Work to be completed:
Only the records, exactly as written, belong in the answer; pictures do not.
═════ Dataset entries ═════
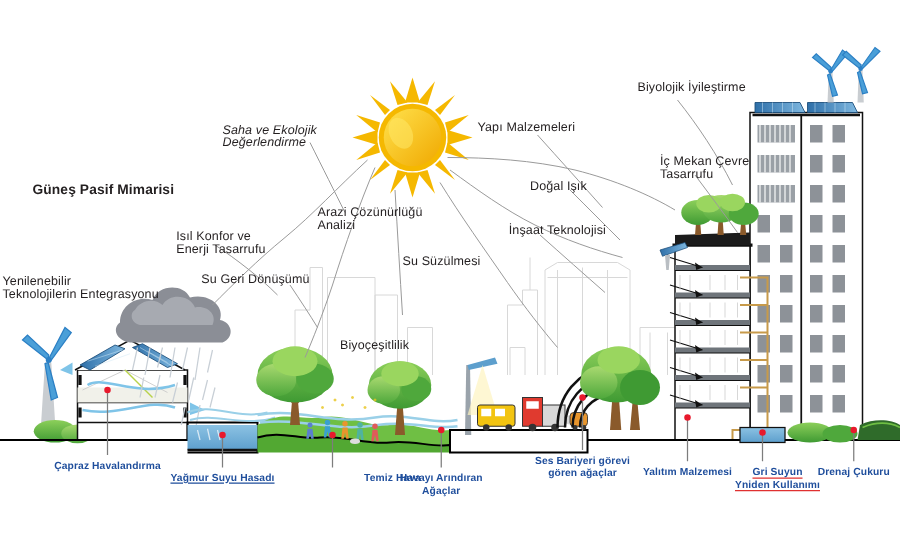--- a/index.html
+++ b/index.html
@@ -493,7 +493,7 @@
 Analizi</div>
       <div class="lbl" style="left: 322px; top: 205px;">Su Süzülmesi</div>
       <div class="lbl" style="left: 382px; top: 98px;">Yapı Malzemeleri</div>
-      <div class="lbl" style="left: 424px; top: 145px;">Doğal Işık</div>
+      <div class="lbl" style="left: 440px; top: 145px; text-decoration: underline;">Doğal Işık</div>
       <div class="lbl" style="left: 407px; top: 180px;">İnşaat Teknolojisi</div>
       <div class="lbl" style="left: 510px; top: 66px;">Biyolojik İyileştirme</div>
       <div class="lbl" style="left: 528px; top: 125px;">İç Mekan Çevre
═════
Response to this task:
--- a/index.html
+++ b/index.html
@@ -493,7 +493,7 @@
 Analizi</div>
       <div class="lbl" style="left: 322px; top: 205px;">Su Süzülmesi</div>
       <div class="lbl" style="left: 382px; top: 98px;">Yapı Malzemeleri</div>
-      <div class="lbl" style="left: 424px; top: 145px;">Doğal Işık</div>
+      <div class="lbl" style="left: 440px; top: 145px; text-decoration: underline;">Doğal Işık</div>
       <div class="lbl" style="left: 407px; top: 180px;">İnşaat Teknolojisi</div>
       <div class="lbl" style="left: 510px; top: 66px;">Biyolojik İyileştirme</div>
       <div class="lbl" style="left: 528px; top: 125px;">İç Mekan Çevre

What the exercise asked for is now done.